All those sites rely on extensive communities to serve recommendations to potential readers, and in comparison, Browsery is a bit more limited. The format is simple: a user asks a question: "What is your favorite fantasy novel of all time?" Or "I've been enjoying travel books in time recently." Any suggestions? "- then other users can respond with a recommendation and a brief review on why they like that book.

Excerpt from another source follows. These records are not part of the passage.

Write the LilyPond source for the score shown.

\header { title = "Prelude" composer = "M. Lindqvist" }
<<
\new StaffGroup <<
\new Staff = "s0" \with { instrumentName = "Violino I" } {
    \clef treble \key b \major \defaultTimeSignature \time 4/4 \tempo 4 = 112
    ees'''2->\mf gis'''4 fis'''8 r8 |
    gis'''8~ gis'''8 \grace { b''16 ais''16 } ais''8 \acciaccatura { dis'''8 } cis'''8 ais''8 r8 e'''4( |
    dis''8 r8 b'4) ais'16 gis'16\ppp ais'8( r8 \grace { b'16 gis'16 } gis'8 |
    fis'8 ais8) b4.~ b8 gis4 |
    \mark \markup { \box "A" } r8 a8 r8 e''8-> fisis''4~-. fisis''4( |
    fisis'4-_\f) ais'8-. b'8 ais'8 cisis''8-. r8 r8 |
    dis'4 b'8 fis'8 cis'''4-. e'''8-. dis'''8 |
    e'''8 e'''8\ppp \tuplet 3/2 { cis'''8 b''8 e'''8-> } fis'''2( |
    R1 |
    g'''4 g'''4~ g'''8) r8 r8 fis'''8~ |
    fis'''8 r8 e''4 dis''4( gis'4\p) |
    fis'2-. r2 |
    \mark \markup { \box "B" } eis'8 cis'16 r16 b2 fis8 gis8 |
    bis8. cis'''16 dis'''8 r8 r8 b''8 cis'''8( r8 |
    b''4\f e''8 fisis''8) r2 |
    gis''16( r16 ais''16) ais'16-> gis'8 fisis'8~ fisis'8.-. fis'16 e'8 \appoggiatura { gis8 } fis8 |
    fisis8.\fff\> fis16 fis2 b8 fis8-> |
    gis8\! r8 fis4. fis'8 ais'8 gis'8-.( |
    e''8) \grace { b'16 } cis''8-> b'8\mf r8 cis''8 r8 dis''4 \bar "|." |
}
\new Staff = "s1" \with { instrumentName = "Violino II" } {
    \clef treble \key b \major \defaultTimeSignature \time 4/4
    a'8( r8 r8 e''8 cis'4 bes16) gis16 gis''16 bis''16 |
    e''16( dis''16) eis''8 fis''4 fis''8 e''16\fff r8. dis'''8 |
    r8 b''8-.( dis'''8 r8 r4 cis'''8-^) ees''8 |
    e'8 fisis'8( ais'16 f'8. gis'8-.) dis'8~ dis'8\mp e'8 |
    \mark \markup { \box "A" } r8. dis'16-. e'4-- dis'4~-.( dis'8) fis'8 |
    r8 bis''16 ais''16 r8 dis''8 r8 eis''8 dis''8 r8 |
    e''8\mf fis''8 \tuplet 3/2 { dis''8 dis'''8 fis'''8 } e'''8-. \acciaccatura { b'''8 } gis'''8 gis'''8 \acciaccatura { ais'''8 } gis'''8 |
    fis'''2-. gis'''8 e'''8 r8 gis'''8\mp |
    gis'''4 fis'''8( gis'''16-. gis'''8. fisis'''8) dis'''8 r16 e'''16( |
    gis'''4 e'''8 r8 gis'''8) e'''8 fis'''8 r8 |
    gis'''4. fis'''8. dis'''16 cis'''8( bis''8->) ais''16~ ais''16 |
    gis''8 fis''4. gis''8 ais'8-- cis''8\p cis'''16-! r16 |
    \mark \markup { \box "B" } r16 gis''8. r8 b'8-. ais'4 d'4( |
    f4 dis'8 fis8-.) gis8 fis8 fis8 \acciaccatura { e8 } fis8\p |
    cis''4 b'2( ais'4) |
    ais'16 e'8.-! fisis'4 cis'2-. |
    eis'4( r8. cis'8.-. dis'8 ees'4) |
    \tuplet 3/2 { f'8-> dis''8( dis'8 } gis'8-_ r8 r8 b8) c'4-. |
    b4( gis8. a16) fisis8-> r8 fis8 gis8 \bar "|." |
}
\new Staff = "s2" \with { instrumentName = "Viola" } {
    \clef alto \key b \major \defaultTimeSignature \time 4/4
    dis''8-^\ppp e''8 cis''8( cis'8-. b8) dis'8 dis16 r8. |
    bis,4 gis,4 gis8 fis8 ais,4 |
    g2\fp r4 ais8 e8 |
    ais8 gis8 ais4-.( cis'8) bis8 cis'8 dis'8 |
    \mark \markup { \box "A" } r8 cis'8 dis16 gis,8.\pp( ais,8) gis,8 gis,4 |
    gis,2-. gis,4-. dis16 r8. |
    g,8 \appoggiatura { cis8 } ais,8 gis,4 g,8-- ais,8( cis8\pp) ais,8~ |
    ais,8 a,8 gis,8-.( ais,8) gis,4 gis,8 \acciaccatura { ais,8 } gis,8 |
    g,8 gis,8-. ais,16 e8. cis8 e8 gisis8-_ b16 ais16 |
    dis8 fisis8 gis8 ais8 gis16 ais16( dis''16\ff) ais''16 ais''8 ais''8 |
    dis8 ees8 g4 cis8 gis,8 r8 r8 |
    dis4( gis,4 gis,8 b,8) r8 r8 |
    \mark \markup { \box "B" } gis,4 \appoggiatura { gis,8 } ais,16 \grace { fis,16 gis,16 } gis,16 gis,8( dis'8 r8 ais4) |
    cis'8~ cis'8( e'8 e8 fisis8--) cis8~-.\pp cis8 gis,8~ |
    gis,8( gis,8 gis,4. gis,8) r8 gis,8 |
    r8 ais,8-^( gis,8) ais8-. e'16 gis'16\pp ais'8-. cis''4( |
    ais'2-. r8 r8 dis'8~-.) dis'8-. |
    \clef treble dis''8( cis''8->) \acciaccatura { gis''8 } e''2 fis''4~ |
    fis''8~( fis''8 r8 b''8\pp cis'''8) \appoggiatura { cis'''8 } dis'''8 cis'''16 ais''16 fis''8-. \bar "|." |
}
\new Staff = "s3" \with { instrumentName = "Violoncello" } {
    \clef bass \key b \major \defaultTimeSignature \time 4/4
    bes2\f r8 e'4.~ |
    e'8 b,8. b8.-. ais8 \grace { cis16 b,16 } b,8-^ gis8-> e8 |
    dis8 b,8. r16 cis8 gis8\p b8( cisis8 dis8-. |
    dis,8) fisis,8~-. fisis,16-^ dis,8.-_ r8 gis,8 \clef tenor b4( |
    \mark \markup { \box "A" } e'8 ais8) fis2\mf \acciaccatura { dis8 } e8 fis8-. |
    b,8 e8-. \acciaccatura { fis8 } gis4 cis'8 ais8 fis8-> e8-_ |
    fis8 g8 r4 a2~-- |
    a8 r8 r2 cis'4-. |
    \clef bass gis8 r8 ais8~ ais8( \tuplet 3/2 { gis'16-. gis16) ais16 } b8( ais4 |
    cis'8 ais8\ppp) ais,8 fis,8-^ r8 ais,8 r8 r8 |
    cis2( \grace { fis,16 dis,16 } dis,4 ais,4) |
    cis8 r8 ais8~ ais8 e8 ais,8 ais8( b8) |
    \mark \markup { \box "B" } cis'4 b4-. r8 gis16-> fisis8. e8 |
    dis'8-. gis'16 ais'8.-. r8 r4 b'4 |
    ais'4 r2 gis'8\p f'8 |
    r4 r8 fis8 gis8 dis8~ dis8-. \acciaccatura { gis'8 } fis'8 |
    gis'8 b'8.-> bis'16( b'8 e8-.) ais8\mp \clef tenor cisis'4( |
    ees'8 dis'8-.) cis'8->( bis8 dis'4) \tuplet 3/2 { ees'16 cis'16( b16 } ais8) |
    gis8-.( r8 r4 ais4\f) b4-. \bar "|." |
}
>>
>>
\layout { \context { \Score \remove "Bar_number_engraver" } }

That round-trip interaction gives the application a more personal feel than similar sites. While the pages of Goodreads and Amazon (and even Barnes and Noble) focus on revisions, Browsery explicitly asks readers to provide a unique answer to a specific question. It is one thing to make a list of books about time travel, but it is another thing to recommend The Gone World for its interesting approach to a procedure in which researchers can change the results in the course of their research. Recommendations seem more important than simply seeing a pop-up book in a search or appearing in a news source. The ability to ask open questions ("What is your favorite book about Mars?") And super specific ("Does anyone have any good urban fantasy series besides Mercy Thompson and Kate Daniels?") Allows a variety of answers for people Looking for something informally or something similar to your favorite novel.
That specific approach to asking questions means that the application is quite limited. You can add books to your profile, but the way to do it is a bit indirect; It is more designed to save recommendations that you want to remove instead of cataloging your own personal library. There is also no tracking function, such as Goodreads, to ensure that you continue to use the application each time you pick up a book. That is unfortunate since it is an indispensable feature in the Goodreads application that I use religiously to track where I am in any of the half a dozen books that I am reading at any given time. As with all applications, more features are likely to be added after launch after more user feedback.